Bereng Mpaki and Rethabile Pitso
Basotho subscribers of MMM Global continued to invest in the Ponzi scheme yesterday despite the weekend collapse of Bitcoin—one of the pyramid schemes operated by MMM Global founder and convicted Russian fraudster Sergey Mavrodi.
MMM Global has taken Lesotho by storm with thousands of Basotho from all walks of life investing in the scheme which offers 30 percent returns per month on “deposits” or donations.
Although the Central Bank of Lesotho (CBL) and Consumer Protection Association (CPA) have warned the nation against investing in MMM Global saying it is illegal, Basotho continue to join the scheme and reaping handsome rewards on their donations, as the company calls the deposits.
However, after MMM Global’s Facebook page on Saturday posted a message announcing the Republic of Bitcoin’s closure because the company could not pay depositors the promised 100 percent returns, social media went crazy as local “investors” tried to find out what was going on and if their money was safe.
The Facebook message, which set social media ablaze, read: “We regret to inform you that we have to close down the Republic of Bitcoin (RB). It was an experiment and unfortunately, it failed.
“We are unable to pay the 100% interest rate per month. We can easily pay 30% per month (and we proved it in many countries) but 100% is too much even for us. That’s why the RB will be closed down. All the participants of RB-Mavro will be transferred to the MMM structure of the countries where they come from. If there is no MMM structure in a country, it will be created within two weeks from the date of this announcement. This news is not pleasant but there is nothing that can be done about it. It’s not the end of the world. We just have to wait a bit. We hope for understanding.”
However, after the weekend flurry of social media communication on the future of MMM Global, the anxiety appeared to have abated by yesterday. Investors could be seen making deposits at one of the local banks and dismissing the potential risks of MMM Global, whose founder was said to have gone into hiding after announcing BT’s closure on Saturday.
According to MMM Global members who spoke to the Lesotho Times, Bitcoin’s collapse had either been deliberately blown out of proportion by malicious media outlets or there was genuine lack of understanding of the MMM system.
“I have been an active MMM participant since it was introduced in Lesotho last year and I am well-versed with the system. Here we have an MMM system which enables people to transact using their normal currencies. There is also the Bitcoin feature which works a bit differently and that is the one which was closed, not the entire MMM system,” said one of the MMM Global members who requested anonymity.
Another subscriber said MMM Global was safe and had helped many Basotho reap handsome profits which they would have never realized at regular banks.

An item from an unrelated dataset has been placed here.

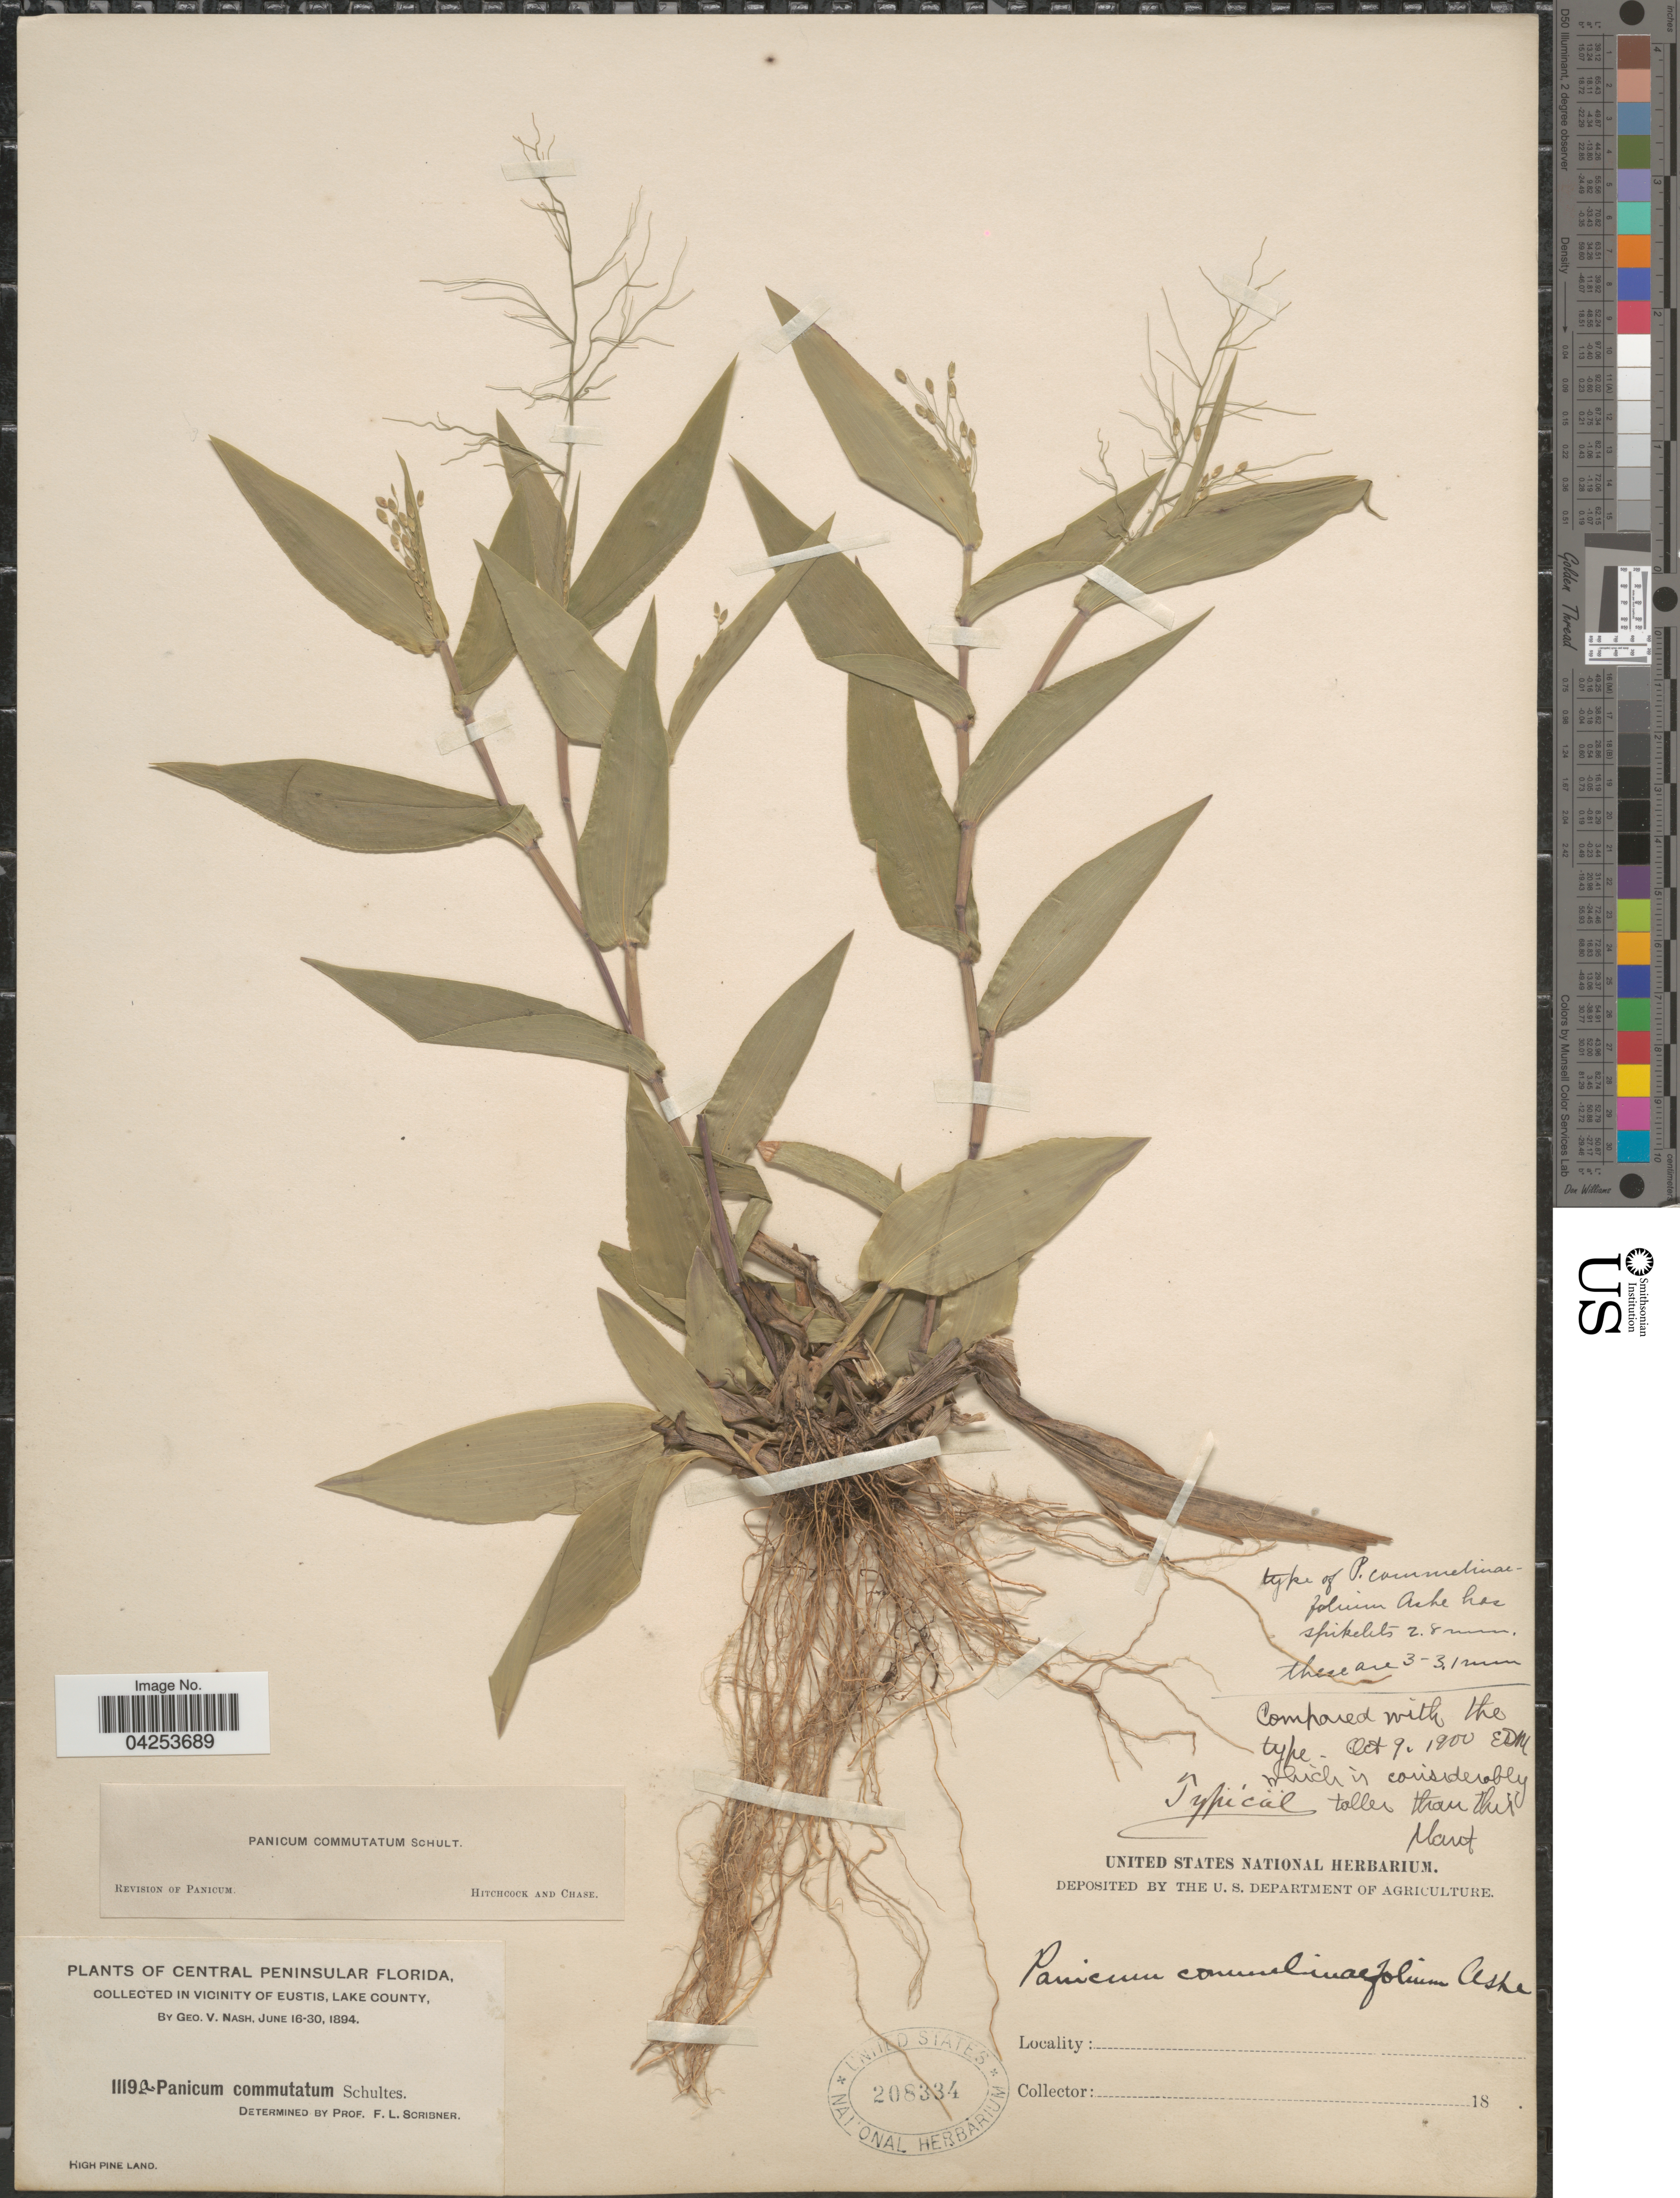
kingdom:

Another member wrote on the MMM Lesotho and South Africa Facebook page yesterday: “Mavros are green…let’s do the Mavro dance and shame the media and the banks.”
Another entry on the Facebook page read: “You frighten a person ONCE and frighten him the SECOND time. The THIRD time he won’t listen to you if all your threats don’t materialise. MMM has grown beyond any one man’s control. We are a community that serves and does not enslave other people.”
However, a local economic expert said the closure of MMM RB should serve as a warning to those who had invested in the scheme.
“The fact that one of MMM’s products has closed down suggests that all is not well within the group and the rest of its products could soon follow suit.
“This should be a warning to those who have invested money in MMM that they should withdraw the funds before it is too late,” he said.
The scheme was named after its Russian founders, Sergei Mavrodi, his brother Vyacheslav Mavrodi, and Olga Melnikova- the three Ms standing for their surnames.
It was founded in Russia in 1989, originally importing computers and office equipment. After it was accused of tax evasion in 1992, the scheme moved to financial operations, creating its successful ponzi scheme in 1994.
However, after failing to pay the required tax, the scheme collapsed in 1997, resulting in at least 50 suicides from people who had lost their fortunes. It was one of the world’s largest ponzi schemes and led to stricter regulations on Russia’s stock markets.
In 2007, Sergei Mavrodi was found guilty of defrauding 10,000 investors and jailed for four-and-a-half years.
However, in 2011, he was back with a new pyramid scheme, MMM, which he described as such. “This is a pyramid,” Mavrodi said in his appeal to the nation on his blog. “It is a naked scheme, nothing more … People interact with each other and give each other money. For no reason!”